Run the model with modified parameter(s)

Command above will run the model with new value for parameter Ratio = 0.7 and use the rest of parameters from previous model run (a.k.a. "base" run). Base run can be identified by run id, which is 7 in example above, by run digest or run name. Please see Model Run: How model finds input parameters for more details.

Restart run: finish model run after previous failure

If previous model run was not completed (i.e. due to power failure or insufficient disk space) you can restart it by specifying run id:

modelOne.exe -OpenM.RestartRunId 11

Task run: multiple sets of input data

OpenM++ Model run: Task

Modeling task consists of multiple sets of input data and can be run in batch mode. For example, it is make sense to create modeling task to Run RiskPaths model from R with 800 sets of input data to study Childlessness by varying

Age baseline for first union formation
Relative risks of union status on first pregnancy

RiskPaths.exe -OpenM.TaskName Childlessness -OpenM.SubValues 8 -OpenM.Threads 4

Run of such modeling task will read 800 input sets with set id [1, 800] and produce 800 model run outputs with run id [801, 1600] respectively.

Dynamic task run: wait for input data

It is possible to append new sets of input data to the task as it runs. That allow you to use some optimization methods rather than simply calculate all possible combinations of input parameters. In that case modeling task does not completed automatically but wait for external "task can be completed" signal. For example:

#
# pseudo script to run RiskPaths and find optimal solution for Childlessness problem
# you can use R or any other tools of your choice
#
# # create Childlessness task
# # run loop until you satisfied with results

RiskPaths.exe -OpenM.TaskName Childlessness -OpenM.TaskWait true

# # find your modeling task run id, i.e.: 1234
# # analyze model output tables
# # if results not optimal
#   # then append new set of input data into task "Childlessness" and continue loop
#   # else signal to RiskPaths model "task can be completed":
#   #   UPDATE task_run_lst SET status = 'p' WHERE task_run_id = 1234;
#
# Done.
#

Cluster run: model run on multiple computers

OpenM++ Model run: Cluster

You use MPI to run the model on multiple computers over network or in cloud or on HPC cluster. For example, to run 4 instances of modelOne.exe with 2 threads each and compute 16 sub-values:

mpiexec -n 4 modelOne.exe -OpenM.Threads 2 -OpenM.SubValues 16

Please notice, usage of "mpiexec -n 4 ...." as above is suitable for test only and you should use your cluster tools for real model run.
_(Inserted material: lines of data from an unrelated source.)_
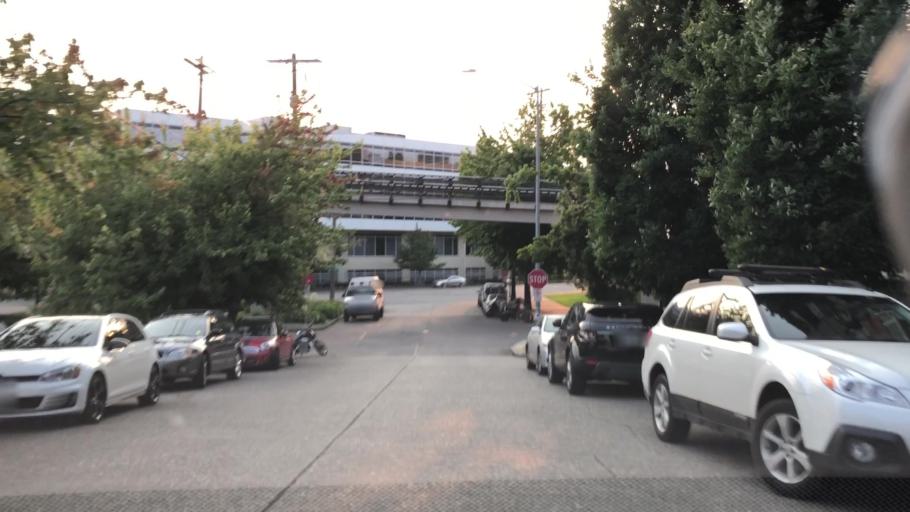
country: US
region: Washington
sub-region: King County
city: Seattle
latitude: 47.6210
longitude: -122.3600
Cluster task: run modeling task on multiple computers

Modeling task with 1000x input data sets can take long time to run and it is recommended to use cluster (multiple computers over network) or cloud, such as Google Compute Engine, to do that. For example, RiskPaths task above can be calculated much faster if 200 servers available to run it:

mpiexec -n 200 RiskPaths.exe -OpenM.TaskName Childlessness -OpenM.SubValues 16 -OpenM.Threads 4

Please notice, usage of "mpiexec -n 200 ...." as above is suitable for test only and you should use your cluster tools for real model run.

Dynamic task: you can use -OpenM.TaskWait true argument as described above to dynamically change task as it runs.